Шумной жизнью живут донецкие шляхи — громыхают по ним караваны трехтонок, пролетают нарядные легковики, юркие малолитражки, проезжают колхозные брички и мажары, скачут верховые — нарочные.

Шляхи донецкие великие, потом и кровью политые, миллионами ног исхоженные, славой овеянные!

В седых веках проходили ими пращуры наши — славяне Артании. Вздымали на них пыль полки северцев, курян, черниговцев, отстаивавших Киевскую Русь от половецких орд.

Пробирались забытыми шляхами вольные люди на Дон и Донец, в Муравскую заповедную сторону, в дикие необжитые земли, богатые черноземной целиной, обилием птицы и зверья в байраках, рыбы в реках, руд в недрах, лесов на водоразделах.

Уходили по шляхам черкасские и донские казаки от бояр, шляхты — тягловые и оброчные, приписные и коронные холопы, пытанные железом, битые батогами, клейменные тавром. Громили они турецких янычар, всякую иную погань, посмевшую ступить на земли отчичь и дедичь.

Пролегали по шляхам секретные пути между вольными казацкими республиками Днепровской и Донской — между «сечью» и «кругом», пути дружбы извечно, кровно родных русского и украинского народов.

Гремели на шляхах тулумбасы булавинских повстанцев.

Гнали по степным трактам каторжников в Лисий, Государев и другие байраки на первые угольные рудники.

Полегли на шляхах горные надзиратели, пытавшиеся скрыться от гнева «работных людей» первого металлургического завода на Лугани.

Собирались степными путями в девятьсот пятом дружинники рабочей гвардии на выручку горловских шахтеров, окруженных карателями-драгунами.

Завьюженным шляхом донецкой степи в девятнадцатом году прошел юго-западный фронт, сметавший белогвардейцев и интервентов в Черное море.

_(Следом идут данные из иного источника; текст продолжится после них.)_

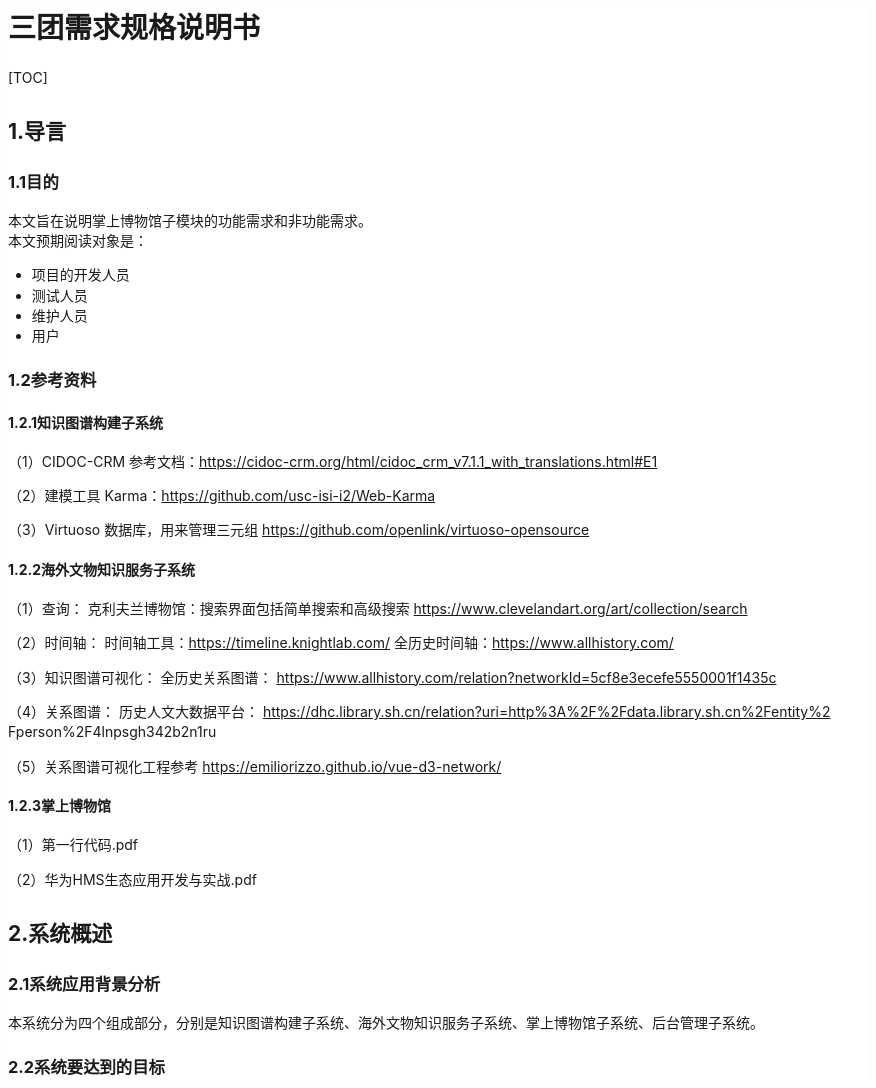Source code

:# 三团需求规格说明书

[TOC]



## 1.导言

### 1.1目的

本文旨在说明掌上博物馆子模块的功能需求和非功能需求。  
本文预期阅读对象是：  

+ 项目的开发人员  
+ 测试人员  
+ 维护人员  
+ 用户

### 1.2参考资料

#### 1.2.1知识图谱构建子系统

（1）CIDOC-CRM 参考文档：https://cidoc-crm.org/html/cidoc_crm_v7.1.1_with_translations.html#E1 

（2）建模工具 Karma：https://github.com/usc-isi-i2/Web-Karma 

（3）Virtuoso 数据库，用来管理三元组 https://github.com/openlink/virtuoso-opensource

#### 1.2.2海外文物知识服务子系统

（1）查询： 克利夫兰博物馆：搜索界面包括简单搜索和高级搜索 https://www.clevelandart.org/art/collection/search  

（2）时间轴： 时间轴工具：https://timeline.knightlab.com/  全历史时间轴：https://www.allhistory.com/  

（3）知识图谱可视化： 全历史关系图谱： https://www.allhistory.com/relation?networkId=5cf8e3ecefe5550001f1435c  

（4）关系图谱： 历史人文大数据平台： https://dhc.library.sh.cn/relation?uri=http%3A%2F%2Fdata.library.sh.cn%2Fentity%2 Fperson%2F4lnpsgh342b2n1ru  

（5）关系图谱可视化工程参考 https://emiliorizzo.github.io/vue-d3-network/

#### 1.2.3掌上博物馆

（1）第一行代码.pdf

（2）华为HMS生态应用开发与实战.pdf

## 2.系统概述

### 2.1系统应用背景分析

本系统分为四个组成部分，分别是知识图谱构建子系统、海外文物知识服务子系统、掌上博物馆子系统、后台管理子系统。

### 2.2系统要达到的目标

В мартовские дни двадцатого года направлялись по большим и малым дорогам Донецкого кряжа солдаты Трудовой армии к затопленным рудникам — возвращать им жизнь.

Золотой осенью сорок третьего года в донецкой степи советские воины разрубили железобетонные узлы миусской обороны фашистов, протянувшейся вдоль древнего таганрогского чумацкого шляха.

Тесно вплетены в историю Родины нашей шляхи донецкие, великие, славой овеянные!

И нет, наверное, нигде просторов, подобных тем, по которым пролегли донецкие шляхи.

Станешь где-то на донецком шляху возле Снежной или под Горловкой, в Краматорской или под Лисичанском — и развернутся перед твоим взором такие просторы, такие дали, что захватит дух.

Синеют горные цепи терриконов, подпирают небо колонны — кауперы домен, градирни и башни химзаводов, сверкают миллионы зеркал — застекленные крыши цехов, серебрится паутина железнодорожных магистралей. Протянулись во все стороны бескрайнего плоскогорья выбеленные дождями полотна асфальта.

Величав донецкий край днем, но еще величавее он ночью, когда по небу раскинутся огненные короны домен, как гербы по синему звездному знамени.

...Пять часов пути до областного города пролетели незаметно. Поселки, города тянулись непрерывной цепочкой. Только кончался поселок одной шахты, как начиналась улица другого.

Всюду строили новые дома, прокладывали водопроводы, возводили мосты, заливали асфальтом улицы, рыли ямы для насаждений, разбивали стадионы, скверы, парки.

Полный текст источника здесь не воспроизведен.